Core FI markets initially looked through surging Chinese & Hong Kong equities after the Chinese State Council pledged to support equity markets via post-meeting communique, The pre-headline resumption of the uptick in Chinese & HK equities had already applied some modest pressure to the space.

  • Cash Tsys have cheapened a touch as European traders start to file in and react to a 7+% surge in the Hang Seng, with TYM2 last -0-02 at 124-19, printing a fresh session low, although the contract has stuck to a narrow 0-09 range in Asia, on volume of ~82K (limited by the proximity to the upcoming FOMC decision). Cash Tsys have twist steepened running 0.5bp richer to 2.5bp cheaper on the day, pivoting around 3s. A block buy of TU futures (+5.294) headlined on the flow side in Asia. Wednesday’s aforementioned FOMC decision provides the major risk event (click for our full preview of that event: https://marketnews.com/mni-fed-preview-mar-2022).
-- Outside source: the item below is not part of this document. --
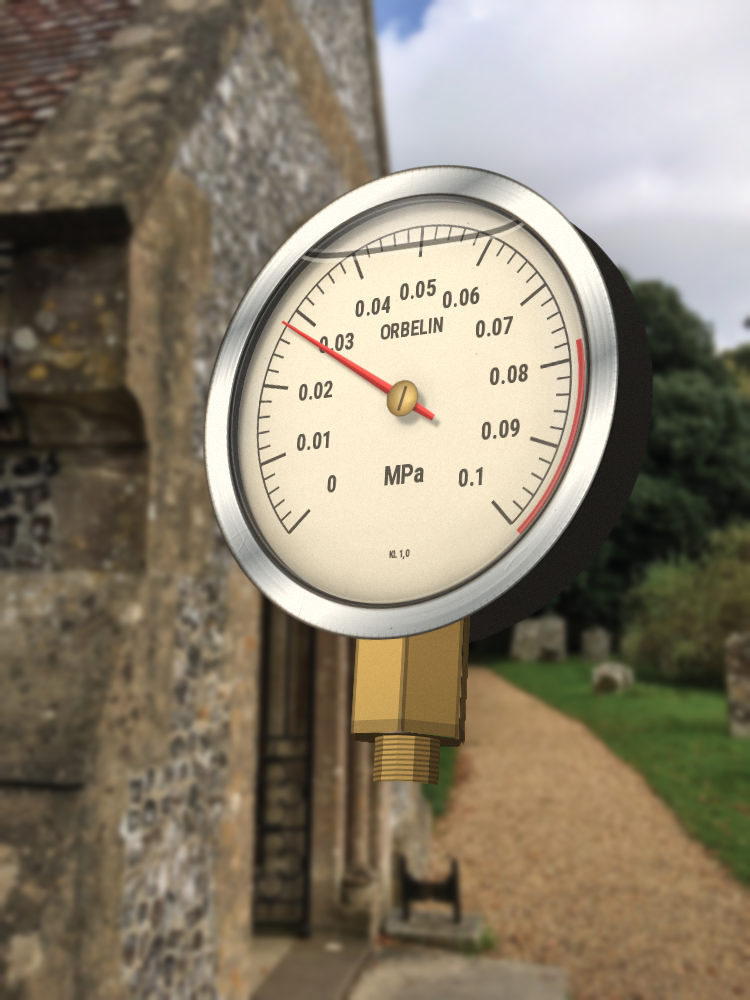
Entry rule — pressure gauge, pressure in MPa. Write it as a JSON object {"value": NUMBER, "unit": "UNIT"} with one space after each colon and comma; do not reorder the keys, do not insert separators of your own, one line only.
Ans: {"value": 0.028, "unit": "MPa"}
Elsewhere, retail sales data provides the highlight of the U.S. economic data releases on Wednesday, with MBA mortgage applications, NAHB housing data and business inventories also due. On the Russia-Ukraine front, Ukrainian President Zelenskyy noted that “the positions of Ukraine and Russia at negotiations sound more realistic, but more time is still needed,” ahead of another round of Russia-Ukraine discussions and U.S. President Biden’s Wednesday address re: aide for Ukraine.
  • JGB futures benefitted from the presence of the latest round of BoJ Rinban operations during the Tokyo morning, while a modest uptick in the U.S. Tsy space provided some further support, outweighing growing expectations re: the declaration of a fresh Japanese fiscal stimulus package. Still, the contract failed to breach its overnight high on a couple of occasions, even with a supportive Rinban breakdown evident. The space subsequently backed off from best levels during the afternoon, showing little reaction to the aforementioned headlines re: Chinese equities. That left futures +5 at the bell, while cash JGBs twist flattened, running 0.5bp cheaper to ~2bp richer, with 20s outperforming.
  • Aussie bond futures stuck to fairly limited ranges, with YM +5.5 and XM +2.4 come the bell, back from best levels. There wasn’t much in the way of notable headline flow driving the space. ACGB May-32 supply stuck to the recent trend, with pricing comfortably through prevailing mids (to the tune of 0.69bp, per Yieldbroker), while a lack of relative value appeal and the ongoing market volatility limited the cover ratio a little, although that metric still printed comfortably above the 3.00x level. Thursday’s post-FOMC calendar will be headlined by the release of the latest Australian labour market report.